#### WHAT TO PRODUCE
Print the listing exactly as it stands, and skip any pictures in it.

#### EXERCISE DATA
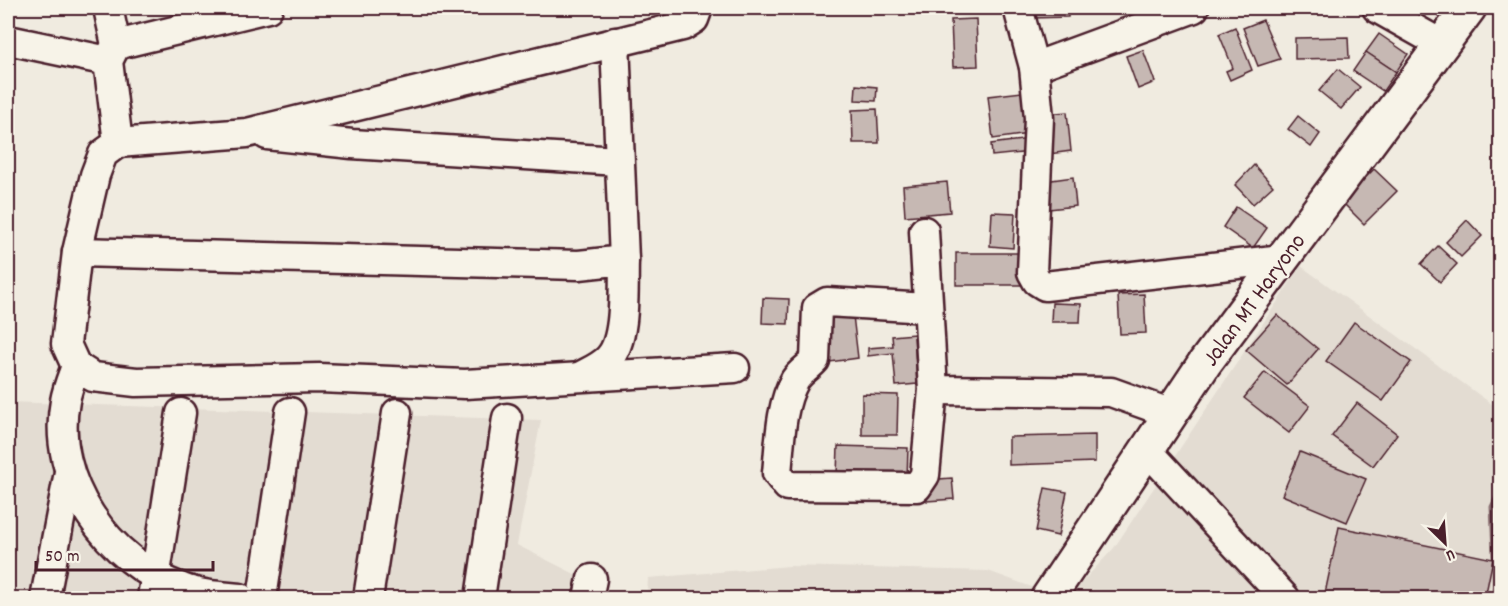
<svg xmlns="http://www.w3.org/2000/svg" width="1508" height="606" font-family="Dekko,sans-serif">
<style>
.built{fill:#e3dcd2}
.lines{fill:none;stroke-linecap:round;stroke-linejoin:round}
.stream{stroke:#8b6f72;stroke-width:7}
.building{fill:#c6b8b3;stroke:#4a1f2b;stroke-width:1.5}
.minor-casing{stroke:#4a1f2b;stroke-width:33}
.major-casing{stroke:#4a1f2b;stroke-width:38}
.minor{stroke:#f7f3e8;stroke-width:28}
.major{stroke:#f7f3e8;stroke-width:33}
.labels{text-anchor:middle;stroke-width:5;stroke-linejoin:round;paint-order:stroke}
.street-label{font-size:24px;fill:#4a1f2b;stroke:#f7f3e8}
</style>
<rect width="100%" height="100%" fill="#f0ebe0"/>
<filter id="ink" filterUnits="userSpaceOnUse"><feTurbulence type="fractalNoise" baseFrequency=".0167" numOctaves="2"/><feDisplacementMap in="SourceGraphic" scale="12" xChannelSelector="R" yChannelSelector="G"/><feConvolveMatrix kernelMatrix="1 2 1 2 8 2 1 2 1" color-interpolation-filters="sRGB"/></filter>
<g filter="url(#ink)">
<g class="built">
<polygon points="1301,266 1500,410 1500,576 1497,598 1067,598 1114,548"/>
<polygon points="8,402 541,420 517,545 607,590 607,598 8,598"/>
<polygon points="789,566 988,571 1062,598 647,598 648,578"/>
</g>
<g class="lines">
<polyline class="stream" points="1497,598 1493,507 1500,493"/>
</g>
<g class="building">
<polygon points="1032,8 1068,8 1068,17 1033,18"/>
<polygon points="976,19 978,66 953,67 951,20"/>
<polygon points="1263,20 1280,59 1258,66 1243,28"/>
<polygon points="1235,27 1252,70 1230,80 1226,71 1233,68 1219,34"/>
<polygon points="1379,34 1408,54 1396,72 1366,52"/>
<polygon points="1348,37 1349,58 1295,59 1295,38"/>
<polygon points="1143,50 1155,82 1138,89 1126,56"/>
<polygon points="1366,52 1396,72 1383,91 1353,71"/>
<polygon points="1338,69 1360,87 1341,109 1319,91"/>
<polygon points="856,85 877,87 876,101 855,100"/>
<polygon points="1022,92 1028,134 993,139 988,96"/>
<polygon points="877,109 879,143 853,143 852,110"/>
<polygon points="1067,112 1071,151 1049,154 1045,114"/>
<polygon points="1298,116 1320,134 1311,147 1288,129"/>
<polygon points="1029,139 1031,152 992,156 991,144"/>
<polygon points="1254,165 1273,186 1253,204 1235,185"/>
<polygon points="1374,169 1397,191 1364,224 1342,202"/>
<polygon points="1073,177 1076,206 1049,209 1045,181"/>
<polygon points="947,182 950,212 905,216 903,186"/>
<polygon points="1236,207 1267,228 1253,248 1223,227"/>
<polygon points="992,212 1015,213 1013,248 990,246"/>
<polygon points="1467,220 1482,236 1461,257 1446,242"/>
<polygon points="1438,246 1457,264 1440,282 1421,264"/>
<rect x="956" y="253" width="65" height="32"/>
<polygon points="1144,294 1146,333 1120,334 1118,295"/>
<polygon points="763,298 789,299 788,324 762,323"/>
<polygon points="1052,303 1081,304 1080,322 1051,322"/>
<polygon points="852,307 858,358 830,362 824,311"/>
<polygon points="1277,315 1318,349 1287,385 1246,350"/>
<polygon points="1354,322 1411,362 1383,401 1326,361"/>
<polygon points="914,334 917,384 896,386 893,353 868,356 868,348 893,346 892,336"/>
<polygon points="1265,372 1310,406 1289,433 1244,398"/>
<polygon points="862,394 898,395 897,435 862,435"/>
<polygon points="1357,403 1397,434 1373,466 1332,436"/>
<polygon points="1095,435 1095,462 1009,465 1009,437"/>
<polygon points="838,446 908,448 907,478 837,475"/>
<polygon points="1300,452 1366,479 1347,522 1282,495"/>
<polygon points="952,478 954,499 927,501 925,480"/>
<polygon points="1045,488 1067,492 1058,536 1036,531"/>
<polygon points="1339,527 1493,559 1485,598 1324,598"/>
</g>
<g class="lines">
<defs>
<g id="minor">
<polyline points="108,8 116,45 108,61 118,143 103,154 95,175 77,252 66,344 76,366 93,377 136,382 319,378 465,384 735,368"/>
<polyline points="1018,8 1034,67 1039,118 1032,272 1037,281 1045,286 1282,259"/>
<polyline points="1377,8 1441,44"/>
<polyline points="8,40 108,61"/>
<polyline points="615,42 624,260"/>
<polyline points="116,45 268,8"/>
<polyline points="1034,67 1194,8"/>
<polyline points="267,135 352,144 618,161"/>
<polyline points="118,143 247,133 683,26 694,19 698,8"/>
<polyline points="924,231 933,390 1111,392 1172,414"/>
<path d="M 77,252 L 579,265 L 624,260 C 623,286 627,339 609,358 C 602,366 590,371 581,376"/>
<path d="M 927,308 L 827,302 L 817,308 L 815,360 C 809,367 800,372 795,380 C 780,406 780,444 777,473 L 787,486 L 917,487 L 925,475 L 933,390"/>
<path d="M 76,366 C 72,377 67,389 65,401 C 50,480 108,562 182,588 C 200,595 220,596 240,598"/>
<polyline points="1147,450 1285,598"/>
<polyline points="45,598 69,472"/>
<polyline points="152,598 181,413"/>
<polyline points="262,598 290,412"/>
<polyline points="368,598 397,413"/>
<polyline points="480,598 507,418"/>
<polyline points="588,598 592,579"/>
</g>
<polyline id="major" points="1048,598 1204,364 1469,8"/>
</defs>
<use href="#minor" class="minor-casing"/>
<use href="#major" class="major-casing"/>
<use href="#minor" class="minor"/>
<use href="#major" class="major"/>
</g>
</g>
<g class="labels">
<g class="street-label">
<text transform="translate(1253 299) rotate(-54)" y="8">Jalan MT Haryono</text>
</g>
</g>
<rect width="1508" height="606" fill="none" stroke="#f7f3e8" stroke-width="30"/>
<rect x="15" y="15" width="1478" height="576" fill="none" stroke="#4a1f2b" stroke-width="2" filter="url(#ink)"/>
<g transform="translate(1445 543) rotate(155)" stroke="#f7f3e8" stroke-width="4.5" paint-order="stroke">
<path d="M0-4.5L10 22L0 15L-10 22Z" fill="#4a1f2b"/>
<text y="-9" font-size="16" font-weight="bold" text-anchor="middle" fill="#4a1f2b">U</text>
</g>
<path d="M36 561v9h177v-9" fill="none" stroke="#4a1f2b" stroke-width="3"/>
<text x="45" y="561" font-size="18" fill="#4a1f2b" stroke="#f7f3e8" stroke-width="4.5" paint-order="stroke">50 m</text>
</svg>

#### TASK RESPONSE
<svg xmlns="http://www.w3.org/2000/svg" width="1508" height="606" font-family="Dekko,sans-serif">
<style>
.built{fill:#e3dcd2}
.lines{fill:none;stroke-linecap:round;stroke-linejoin:round}
.stream{stroke:#8b6f72;stroke-width:7}
.building{fill:#c6b8b3;stroke:#4a1f2b;stroke-width:1.5}
.minor-casing{stroke:#4a1f2b;stroke-width:33}
.major-casing{stroke:#4a1f2b;stroke-width:38}
.minor{stroke:#f7f3e8;stroke-width:28}
.major{stroke:#f7f3e8;stroke-width:33}
.labels{text-anchor:middle;stroke-width:5;stroke-linejoin:round;paint-order:stroke}
.street-label{font-size:24px;fill:#4a1f2b;stroke:#f7f3e8}
</style>
<rect width="100%" height="100%" fill="#f0ebe0"/>
<filter id="ink" filterUnits="userSpaceOnUse"><feTurbulence type="fractalNoise" baseFrequency=".0167" numOctaves="2"/><feDisplacementMap in="SourceGraphic" scale="12" xChannelSelector="R" yChannelSelector="G"/><feConvolveMatrix kernelMatrix="1 2 1 2 8 2 1 2 1" color-interpolation-filters="sRGB"/></filter>
<g filter="url(#ink)">
<g class="built">
<polygon points="1301,266 1500,410 1500,576 1497,598 1067,598 1114,548"/>
<polygon points="8,402 541,420 517,545 607,590 607,598 8,598"/>
<polygon points="789,566 988,571 1062,598 647,598 648,578"/>
</g>
<g class="lines">
<polyline class="stream" points="1497,598 1493,507 1500,493"/>
</g>
<g class="building">
<polygon points="1032,8 1068,8 1068,17 1033,18"/>
<polygon points="976,19 978,66 953,67 951,20"/>
<polygon points="1263,20 1280,59 1258,66 1243,28"/>
<polygon points="1235,27 1252,70 1230,80 1226,71 1233,68 1219,34"/>
<polygon points="1379,34 1408,54 1396,72 1366,52"/>
<polygon points="1348,37 1349,58 1295,59 1295,38"/>
<polygon points="1143,50 1155,82 1138,89 1126,56"/>
<polygon points="1366,52 1396,72 1383,91 1353,71"/>
<polygon points="1338,69 1360,87 1341,109 1319,91"/>
<polygon points="856,85 877,87 876,101 855,100"/>
<polygon points="1022,92 1028,134 993,139 988,96"/>
<polygon points="877,109 879,143 853,143 852,110"/>
<polygon points="1067,112 1071,151 1049,154 1045,114"/>
<polygon points="1298,116 1320,134 1311,147 1288,129"/>
<polygon points="1029,139 1031,152 992,156 991,144"/>
<polygon points="1254,165 1273,186 1253,204 1235,185"/>
<polygon points="1374,169 1397,191 1364,224 1342,202"/>
<polygon points="1073,177 1076,206 1049,209 1045,181"/>
<polygon points="947,182 950,212 905,216 903,186"/>
<polygon points="1236,207 1267,228 1253,248 1223,227"/>
<polygon points="992,212 1015,213 1013,248 990,246"/>
<polygon points="1467,220 1482,236 1461,257 1446,242"/>
<polygon points="1438,246 1457,264 1440,282 1421,264"/>
<rect x="956" y="253" width="65" height="32"/>
<polygon points="1144,294 1146,333 1120,334 1118,295"/>
<polygon points="763,298 789,299 788,324 762,323"/>
<polygon points="1052,303 1081,304 1080,322 1051,322"/>
<polygon points="852,307 858,358 830,362 824,311"/>
<polygon points="1277,315 1318,349 1287,385 1246,350"/>
<polygon points="1354,322 1411,362 1383,401 1326,361"/>
<polygon points="914,334 917,384 896,386 893,353 868,356 868,348 893,346 892,336"/>
<polygon points="1265,372 1310,406 1289,433 1244,398"/>
<polygon points="862,394 898,395 897,435 862,435"/>
<polygon points="1357,403 1397,434 1373,466 1332,436"/>
<polygon points="1095,435 1095,462 1009,465 1009,437"/>
<polygon points="838,446 908,448 907,478 837,475"/>
<polygon points="1300,452 1366,479 1347,522 1282,495"/>
<polygon points="952,478 954,499 927,501 925,480"/>
<polygon points="1045,488 1067,492 1058,536 1036,531"/>
<polygon points="1339,527 1493,559 1485,598 1324,598"/>
</g>
<g class="lines">
<defs>
<g id="minor">
<polyline points="108,8 116,45 108,61 118,143 103,154 95,175 77,252 66,344 76,366 93,377 136,382 319,378 465,384 735,368"/>
<polyline points="1018,8 1034,67 1039,118 1032,272 1037,281 1045,286 1282,259"/>
<polyline points="1377,8 1441,44"/>
<polyline points="8,40 108,61"/>
<polyline points="615,42 624,260"/>
<polyline points="116,45 268,8"/>
<polyline points="1034,67 1194,8"/>
<polyline points="267,135 352,144 618,161"/>
<polyline points="118,143 247,133 683,26 694,19 698,8"/>
<polyline points="924,231 933,390 1111,392 1172,414"/>
<path d="M 77,252 L 579,265 L 624,260 C 623,286 627,339 609,358 C 602,366 590,371 581,376"/>
<path d="M 927,308 L 827,302 L 817,308 L 815,360 C 809,367 800,372 795,380 C 780,406 780,444 777,473 L 787,486 L 917,487 L 925,475 L 933,390"/>
<path d="M 76,366 C 72,377 67,389 65,401 C 50,480 108,562 182,588 C 200,595 220,596 240,598"/>
<polyline points="1147,450 1285,598"/>
<polyline points="45,598 69,472"/>
<polyline points="152,598 181,413"/>
<polyline points="262,598 290,412"/>
<polyline points="368,598 397,413"/>
<polyline points="480,598 507,418"/>
<polyline points="588,598 592,579"/>
</g>
<polyline id="major" points="1048,598 1204,364 1469,8"/>
</defs>
<use href="#minor" class="minor-casing"/>
<use href="#major" class="major-casing"/>
<use href="#minor" class="minor"/>
<use href="#major" class="major"/>
</g>
</g>
<g class="labels">
<g class="street-label">
<text transform="translate(1253 299) rotate(-54)" y="8">Jalan MT Haryono</text>
</g>
</g>
<rect width="1508" height="606" fill="none" stroke="#f7f3e8" stroke-width="30"/>
<rect x="15" y="15" width="1478" height="576" fill="none" stroke="#4a1f2b" stroke-width="2" filter="url(#ink)"/>
<g transform="translate(1445 543) rotate(155)" stroke="#f7f3e8" stroke-width="4.5" paint-order="stroke">
<path d="M0-4.5L10 22L0 15L-10 22Z" fill="#4a1f2b"/>
<text y="-9" font-size="16" font-weight="bold" text-anchor="middle" fill="#4a1f2b">U</text>
</g>
<path d="M36 561v9h177v-9" fill="none" stroke="#4a1f2b" stroke-width="3"/>
<text x="45" y="561" font-size="18" fill="#4a1f2b" stroke="#f7f3e8" stroke-width="4.5" paint-order="stroke">50 m</text>
</svg>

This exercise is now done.